Segment Start: SOURCE EXTRACT

Friday, February 05, 2010

Stage Frighting Your Way to Success - Failure IS an option

As someone who studies Success on a daily basis, I can confirm that I often learn as much from my failures (and the failures of others) as I do from my successes - perhaps more.

Below you will find a recent example that proved this to me once again - but before I begin this new blog, I wanted to mention this - don't forgot to watch for our upcoming interviews (in upcoming issues of Island Business News) with Musical Comedian Jimmy Flynn, Star Search Winner Tracey MacDonald and Leading Organization PEI Mutual.

So, back to the task at hand.

In 2006 I found myself competing in the Yuk Yuks Great Canadian Laugh Off Competition.

With about a week's notice, I found myself booked in this year's (2010) Laugh Off Competition with little time to prepare and a whole lot to prove. Not to mention the fact that I had to conduct 5 Business Interviews, release our latest issue of Island Business News, and facilitate 3 speaking engagements the very same week.

Now, last time around Mr. Lahey from the Trailer Park Boys was one of the judges and despite the fact that he seemed to enjoy my performance, overall my set left something to be desired.

This year's competition (which actually took place two weeks ago now) was my chance to prove that I could deliver (with short notice) if booked again to compete in this prestigious competition.

Add this to the fact that a fellow Haligonian (Mark Little from Picnicface) won the entire competition last year and you can see why I was excited about the opportunity.

I arrived the night of the competition with my material in hand (well, in pocket and head actually).

Segment End: SOURCE EXTRACT
Segment Start: EXERCISE DATA

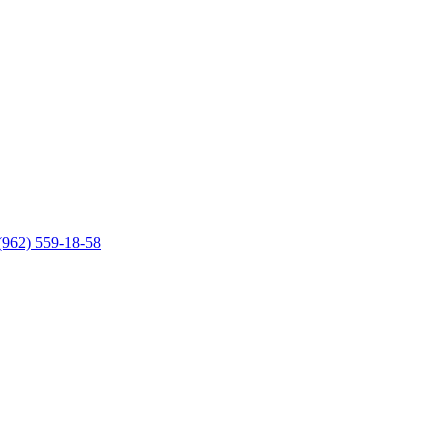
(962) 559-18-58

Segment End: EXERCISE DATA

_WHAT YOU SHOULD DO_
In the blog post about stage fright, who won the entire Laugh Off Competition the year before?

_RESPONSE_
Mark Little from Picnicface, a fellow Haligonian, won it.